A last-minute change forcing ‘window shoppers’ to register contributed to the site’s disastrous launch, vendor says.

A late decision to force visitors to register with the government’s online health insurance marketplace before they could see insurance plan prices was aimed at avoiding glitches, Health and Human Services Secretary Kathleen Sebelius told lawmakers on Wednesday.

She linked that decision with several other services the government opted to “pare back” during the last weeks before HealthCare.gov’s Oct. 1 launch in an effort to not bog the site down with extra tools.

As things turned out, that decision probably contributed to the site’s terrible performance during its first weeks online, according to earlier testimony from Quality Software Services, or QSSI, the contractor that built the faulty registration system and is now leading a “tech surge” to bring HealthCare.gov into working order by Nov. 30.

That late change forced more people into the registration system than it could handle, exacerbating other glitches, QSSI’s Group Executive Vice President Andrew Slavitt said.

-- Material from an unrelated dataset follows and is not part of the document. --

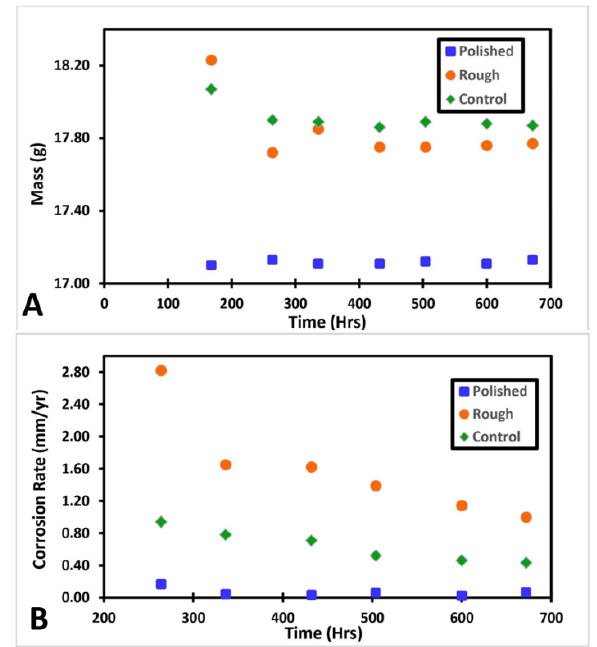
Figure 2. ( A ) Shows the change in mass for each sample, ( B ) shows the corrosion rate for each sample at each time period. The control and roughened samples had similar trends in mass loss. Both samples had a decrease in mass followed by a plateau. Both samples plateaued around 350 h. The roughened sample had a more dramatic mass change. The polished sample remained approximately constant throughout the experiment. The same relative intensities are visible for each samples corrosion rate.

As a result of that glitch and others, less than 1 percent of insurance seekers completed enrollment in a plan through HealthCare.gov during its first weeks online. The site’s performance has improved since then, but a majority of insurance seekers still don’t appear to be completing enrollment. The White House has declined to release enrollment numbers, saying they’d be inaccurate and misleading at this point.

Republican lawmakers have charged the decision to disable anonymous shopping was a political dictate from the White House aimed at preventing Americans who didn’t want to purchase insurance through the new marketplaces from learning those plans’ true costs.

Sebelius denied that charge under questioning from the House Energy and Commerce Committee Wednesday.

She said the decision didn’t come from her or from the White House but from Centers for Medicare and Medicaid Services Director Marilyn Tavenner. CMS was the lead agency managing the building and launch of HealthCare.gov.

Sebelius began Wednesday’s testimony by acknowledging that “early access to HealthCare.gov has been a miserably frustrating experience for too many Americans.”

She also renewed a pledge made by Tavenner and White House officials that the site would be fully operational by Nov. 30th but noted it’s unlikely to be running at full capacity any sooner than that.

Sebelius acknowledged that the two weeks of end-to-end testing HealthCare.gov underwent were clearly inadequate, but disputed a claim by some Republican lawmakers that lead contractors on the project warned CMS that the lack of testing could prove disastrous.

Those claims were largely based on a Sept. 6 progress report from CGI Federal, the main vendor for the marketplace’s backend, which was provided to the House Oversight Committee and posted online late Tuesday.

The report noted that the period allotted for performance testing and other forms of testing was inadequate. Sebelius described that as contractors saying what they wanted, not what they needed.

“The contractors said we would have loved more testing time but ultimately we’re ready to go,” she said, adding “no one ever imagined the volume of issues and problems we’ve had and that we need to fix.”

CGI and QSSI testified last week that they did not recommend delaying the launch because they were only responsible for verifying that their own portions of the system were ready to run, not the end-to-end system, which was CMS’s responsibility.

Much of Wednesday’s hearing steered clear of HealthCare.gov’s technical problems and focused on a partisan dispute about whether the president’s health care reform plan had caused private insurers to cancel some plans.